Key Solutions & Activities

The project organises a set of “solutions” mapped to case studies. Some examples include:

  • Solution 1A / 1B (Case Study 1: Carp in ponds, Poland) — Developing a self-assessment model for water availability/quality (Water Safety Index) and upcycling of pond sediments.

  • Solution 2A / 2B (Case Study 2: Rainbow trout in Spain) — Selective breeding for heat-stress resilience and adaptation of RAS/flow-through systems from freshwater to brackish water.

  • Other solutions cover diverse species/systems: seaweed, bivalves (oysters), large marine fish (salmon), sludge up-cycling to biochar, developing digital tools for self-assessment of emissions, improved monitoring and forecasting for harmful algal blooms and sea-lice.

Geographic & Sector Scope

By virtue of its consortium and case-study design, OCCAM covers a wide array of aquaculture types across Europe (freshwater ponds, flow-through fish farms, recirculating systems, marine cages, shellfish, seaweed). This broad scope is intended to ensure relevance across the diversity of European aquaculture rather than being limited to one species or region.

Impact & Expected Benefits

  • For industry: Better tools to manage climate risks, reduce operational vulnerability, maintain productivity under changing conditions, and potentially lower emissions and environmental impact.

  • For environment: More resilient aquaculture systems, less negative impact (or even positive contributions) to ecosystem health, better alignment with sustainability goals.

  • For policy and governance: Generation of scalable best practices, templates for self-assessment, policy briefs and wider uptake of climate-smart aquaculture across Europe.

Collaboration & Stakeholder Engagement

The project emphasises multi-actor collaboration: between researchers, industry practitioners, SMEs, policymakers and other stakeholders. There is an Industry Reference Group (IRG) made up of industry stakeholders who will test and evaluate the solutions developed in OCCAM, helping to ensure scalability and real-world applicability.

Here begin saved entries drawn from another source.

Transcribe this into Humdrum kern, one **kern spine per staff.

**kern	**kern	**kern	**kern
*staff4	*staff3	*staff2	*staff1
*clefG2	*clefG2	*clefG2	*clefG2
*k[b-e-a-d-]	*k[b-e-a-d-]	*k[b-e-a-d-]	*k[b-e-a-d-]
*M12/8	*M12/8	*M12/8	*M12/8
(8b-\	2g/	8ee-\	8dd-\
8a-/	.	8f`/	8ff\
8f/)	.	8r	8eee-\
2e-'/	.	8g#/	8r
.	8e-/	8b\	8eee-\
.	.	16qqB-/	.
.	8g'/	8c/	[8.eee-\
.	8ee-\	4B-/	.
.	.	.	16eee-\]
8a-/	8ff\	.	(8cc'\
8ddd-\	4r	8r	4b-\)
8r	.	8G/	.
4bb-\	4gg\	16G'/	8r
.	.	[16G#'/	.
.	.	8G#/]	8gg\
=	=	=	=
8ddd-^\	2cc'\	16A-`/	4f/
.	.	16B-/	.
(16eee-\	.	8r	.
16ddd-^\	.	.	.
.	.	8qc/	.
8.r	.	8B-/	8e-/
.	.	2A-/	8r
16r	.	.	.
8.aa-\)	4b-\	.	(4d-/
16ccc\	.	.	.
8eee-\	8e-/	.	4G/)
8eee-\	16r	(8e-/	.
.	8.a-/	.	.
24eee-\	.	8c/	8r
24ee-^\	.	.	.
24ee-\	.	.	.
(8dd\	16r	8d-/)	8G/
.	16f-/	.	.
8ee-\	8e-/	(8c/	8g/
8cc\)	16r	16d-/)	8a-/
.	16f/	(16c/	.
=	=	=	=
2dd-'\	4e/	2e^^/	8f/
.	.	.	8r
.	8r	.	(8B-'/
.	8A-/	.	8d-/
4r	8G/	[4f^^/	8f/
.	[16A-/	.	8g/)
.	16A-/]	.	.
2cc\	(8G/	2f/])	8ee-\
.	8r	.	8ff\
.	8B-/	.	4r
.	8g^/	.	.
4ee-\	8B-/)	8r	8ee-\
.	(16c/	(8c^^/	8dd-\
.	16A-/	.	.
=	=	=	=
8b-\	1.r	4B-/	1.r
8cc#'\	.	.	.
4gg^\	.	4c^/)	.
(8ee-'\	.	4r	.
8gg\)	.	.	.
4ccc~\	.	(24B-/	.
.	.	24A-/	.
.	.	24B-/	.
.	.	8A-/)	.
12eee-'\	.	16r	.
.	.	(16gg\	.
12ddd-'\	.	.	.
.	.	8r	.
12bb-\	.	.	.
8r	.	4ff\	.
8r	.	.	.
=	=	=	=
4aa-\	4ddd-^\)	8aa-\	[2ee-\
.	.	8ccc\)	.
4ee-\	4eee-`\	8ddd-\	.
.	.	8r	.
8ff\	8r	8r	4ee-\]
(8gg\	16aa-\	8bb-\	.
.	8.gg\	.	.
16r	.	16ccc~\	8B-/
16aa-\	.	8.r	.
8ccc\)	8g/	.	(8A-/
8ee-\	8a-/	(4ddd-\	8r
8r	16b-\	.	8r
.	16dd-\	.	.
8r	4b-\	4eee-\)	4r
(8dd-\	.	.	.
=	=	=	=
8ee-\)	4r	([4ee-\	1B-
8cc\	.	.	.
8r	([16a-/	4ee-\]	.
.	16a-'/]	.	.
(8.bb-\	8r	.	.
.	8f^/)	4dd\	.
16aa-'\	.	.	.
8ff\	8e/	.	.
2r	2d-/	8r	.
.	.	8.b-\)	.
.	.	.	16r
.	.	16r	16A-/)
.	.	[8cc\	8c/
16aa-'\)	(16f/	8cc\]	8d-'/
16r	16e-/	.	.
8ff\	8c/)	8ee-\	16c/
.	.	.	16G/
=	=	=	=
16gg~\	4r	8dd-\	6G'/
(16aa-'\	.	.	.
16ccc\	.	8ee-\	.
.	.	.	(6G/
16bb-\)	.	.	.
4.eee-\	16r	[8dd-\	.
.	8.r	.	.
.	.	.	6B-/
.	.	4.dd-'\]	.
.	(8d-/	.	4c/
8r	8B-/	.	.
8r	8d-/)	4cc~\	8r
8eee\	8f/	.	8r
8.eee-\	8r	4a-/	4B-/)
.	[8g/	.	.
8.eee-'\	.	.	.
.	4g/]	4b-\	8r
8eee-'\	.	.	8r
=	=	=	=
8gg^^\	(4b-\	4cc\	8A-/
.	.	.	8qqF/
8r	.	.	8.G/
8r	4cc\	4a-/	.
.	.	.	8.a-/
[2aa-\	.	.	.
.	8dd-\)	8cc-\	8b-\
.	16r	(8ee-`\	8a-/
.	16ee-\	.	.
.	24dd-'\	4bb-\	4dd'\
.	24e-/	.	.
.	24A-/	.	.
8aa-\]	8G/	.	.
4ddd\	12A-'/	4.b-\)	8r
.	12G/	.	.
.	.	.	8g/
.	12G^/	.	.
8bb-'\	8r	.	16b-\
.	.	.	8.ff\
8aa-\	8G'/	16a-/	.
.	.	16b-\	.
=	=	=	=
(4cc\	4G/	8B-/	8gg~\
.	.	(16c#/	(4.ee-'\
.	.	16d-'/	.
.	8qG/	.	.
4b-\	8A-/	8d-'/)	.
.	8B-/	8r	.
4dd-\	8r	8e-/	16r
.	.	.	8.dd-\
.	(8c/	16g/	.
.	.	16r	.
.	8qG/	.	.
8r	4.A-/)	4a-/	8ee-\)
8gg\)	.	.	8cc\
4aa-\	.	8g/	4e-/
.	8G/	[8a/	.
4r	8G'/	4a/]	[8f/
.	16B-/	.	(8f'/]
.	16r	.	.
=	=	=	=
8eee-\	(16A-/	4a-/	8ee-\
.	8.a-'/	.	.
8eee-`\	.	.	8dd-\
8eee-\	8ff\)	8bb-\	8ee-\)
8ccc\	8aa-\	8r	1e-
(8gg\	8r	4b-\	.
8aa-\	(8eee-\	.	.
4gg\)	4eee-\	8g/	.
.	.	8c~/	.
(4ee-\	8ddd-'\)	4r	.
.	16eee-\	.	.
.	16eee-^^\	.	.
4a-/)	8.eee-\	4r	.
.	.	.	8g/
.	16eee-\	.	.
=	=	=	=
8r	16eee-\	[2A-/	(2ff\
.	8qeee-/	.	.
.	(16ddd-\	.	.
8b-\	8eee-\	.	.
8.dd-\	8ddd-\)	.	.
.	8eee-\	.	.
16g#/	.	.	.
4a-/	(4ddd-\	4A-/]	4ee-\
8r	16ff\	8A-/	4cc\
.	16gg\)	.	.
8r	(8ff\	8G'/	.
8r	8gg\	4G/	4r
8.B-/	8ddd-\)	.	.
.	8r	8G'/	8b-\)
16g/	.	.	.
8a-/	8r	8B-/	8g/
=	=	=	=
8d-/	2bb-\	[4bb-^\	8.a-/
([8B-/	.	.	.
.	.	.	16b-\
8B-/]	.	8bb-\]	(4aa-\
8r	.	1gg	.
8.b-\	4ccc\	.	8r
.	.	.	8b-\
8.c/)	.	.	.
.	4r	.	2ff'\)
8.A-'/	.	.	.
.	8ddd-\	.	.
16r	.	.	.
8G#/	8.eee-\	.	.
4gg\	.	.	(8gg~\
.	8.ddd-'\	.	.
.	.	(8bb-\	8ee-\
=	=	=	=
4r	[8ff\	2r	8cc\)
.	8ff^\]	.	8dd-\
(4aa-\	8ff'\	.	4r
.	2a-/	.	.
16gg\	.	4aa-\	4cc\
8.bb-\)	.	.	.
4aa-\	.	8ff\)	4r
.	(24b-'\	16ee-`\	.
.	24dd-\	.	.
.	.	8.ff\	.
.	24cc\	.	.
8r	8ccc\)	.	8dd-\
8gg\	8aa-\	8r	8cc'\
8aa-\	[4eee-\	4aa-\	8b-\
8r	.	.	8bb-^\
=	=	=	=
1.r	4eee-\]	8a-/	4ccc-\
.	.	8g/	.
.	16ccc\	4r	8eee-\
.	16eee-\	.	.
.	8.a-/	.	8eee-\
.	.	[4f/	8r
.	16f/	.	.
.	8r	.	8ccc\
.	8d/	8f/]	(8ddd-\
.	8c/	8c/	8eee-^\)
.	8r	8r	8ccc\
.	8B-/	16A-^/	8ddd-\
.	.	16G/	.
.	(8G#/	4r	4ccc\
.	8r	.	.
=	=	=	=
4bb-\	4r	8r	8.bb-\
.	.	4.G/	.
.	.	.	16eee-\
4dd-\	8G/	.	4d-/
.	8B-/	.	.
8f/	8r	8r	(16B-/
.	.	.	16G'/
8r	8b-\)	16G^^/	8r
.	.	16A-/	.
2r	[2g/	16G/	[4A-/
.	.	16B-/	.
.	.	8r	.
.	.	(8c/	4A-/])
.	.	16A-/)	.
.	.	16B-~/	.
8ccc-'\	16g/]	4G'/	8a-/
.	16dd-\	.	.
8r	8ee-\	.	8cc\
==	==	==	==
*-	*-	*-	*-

Why It’s Relevant for Sweden & the Nordic Region

Given that the Nordic region (including Sweden) features significant aquaculture activity (sea-farmed fish, shellfish, seaweed) and is exposed to climate change pressures (e.g., temperature shifts, sea-lice issues, water quality changes), OCCAM’s work could provide important tools and guidance that apply in Swedish waters. If you are involved in seaweed farming, fish farming or aquaculture value chains in Sweden, keeping an eye on OCCAM might help adopt new monitoring tools, adaptation strategies or emission-reduction approaches.